[Object presence transitions]
==============================
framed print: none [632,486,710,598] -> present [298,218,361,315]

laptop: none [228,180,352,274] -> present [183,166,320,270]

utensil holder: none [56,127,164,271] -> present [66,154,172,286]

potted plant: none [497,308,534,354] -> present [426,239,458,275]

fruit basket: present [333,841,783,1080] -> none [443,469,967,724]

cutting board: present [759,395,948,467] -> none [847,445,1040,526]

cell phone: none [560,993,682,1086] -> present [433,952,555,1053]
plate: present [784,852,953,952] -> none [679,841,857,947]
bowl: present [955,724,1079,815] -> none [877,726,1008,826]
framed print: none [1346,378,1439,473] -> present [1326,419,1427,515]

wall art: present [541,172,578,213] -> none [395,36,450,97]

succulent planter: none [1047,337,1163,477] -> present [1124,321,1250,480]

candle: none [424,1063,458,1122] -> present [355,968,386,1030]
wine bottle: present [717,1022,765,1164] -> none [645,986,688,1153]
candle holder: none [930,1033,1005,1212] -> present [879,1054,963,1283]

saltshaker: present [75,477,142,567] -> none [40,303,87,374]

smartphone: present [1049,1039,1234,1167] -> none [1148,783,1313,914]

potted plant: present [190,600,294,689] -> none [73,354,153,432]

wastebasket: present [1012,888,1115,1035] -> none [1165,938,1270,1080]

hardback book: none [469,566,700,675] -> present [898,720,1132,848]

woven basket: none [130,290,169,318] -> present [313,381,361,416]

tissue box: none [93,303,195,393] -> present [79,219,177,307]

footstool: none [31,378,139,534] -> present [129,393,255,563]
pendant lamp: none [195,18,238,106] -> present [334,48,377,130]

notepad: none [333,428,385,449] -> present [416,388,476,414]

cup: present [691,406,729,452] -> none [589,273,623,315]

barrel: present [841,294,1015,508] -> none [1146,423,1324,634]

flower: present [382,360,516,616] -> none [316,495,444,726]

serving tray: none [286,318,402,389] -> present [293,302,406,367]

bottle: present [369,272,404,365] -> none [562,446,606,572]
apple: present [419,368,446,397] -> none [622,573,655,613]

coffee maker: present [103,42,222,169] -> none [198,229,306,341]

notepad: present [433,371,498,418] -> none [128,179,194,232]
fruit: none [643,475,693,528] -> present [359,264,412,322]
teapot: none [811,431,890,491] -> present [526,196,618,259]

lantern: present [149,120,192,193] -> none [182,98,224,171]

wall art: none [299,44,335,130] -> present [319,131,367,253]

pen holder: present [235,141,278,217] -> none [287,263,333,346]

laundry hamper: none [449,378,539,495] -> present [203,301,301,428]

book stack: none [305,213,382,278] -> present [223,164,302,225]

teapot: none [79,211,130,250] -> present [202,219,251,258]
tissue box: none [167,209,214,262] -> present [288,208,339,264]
==============================
(Description of the task)
For each line above that includes the word "tissue", make a copy of that line.

(Output for this task)
tissue box: none [93,303,195,393] -> present [79,219,177,307]
tissue box: none [167,209,214,262] -> present [288,208,339,264]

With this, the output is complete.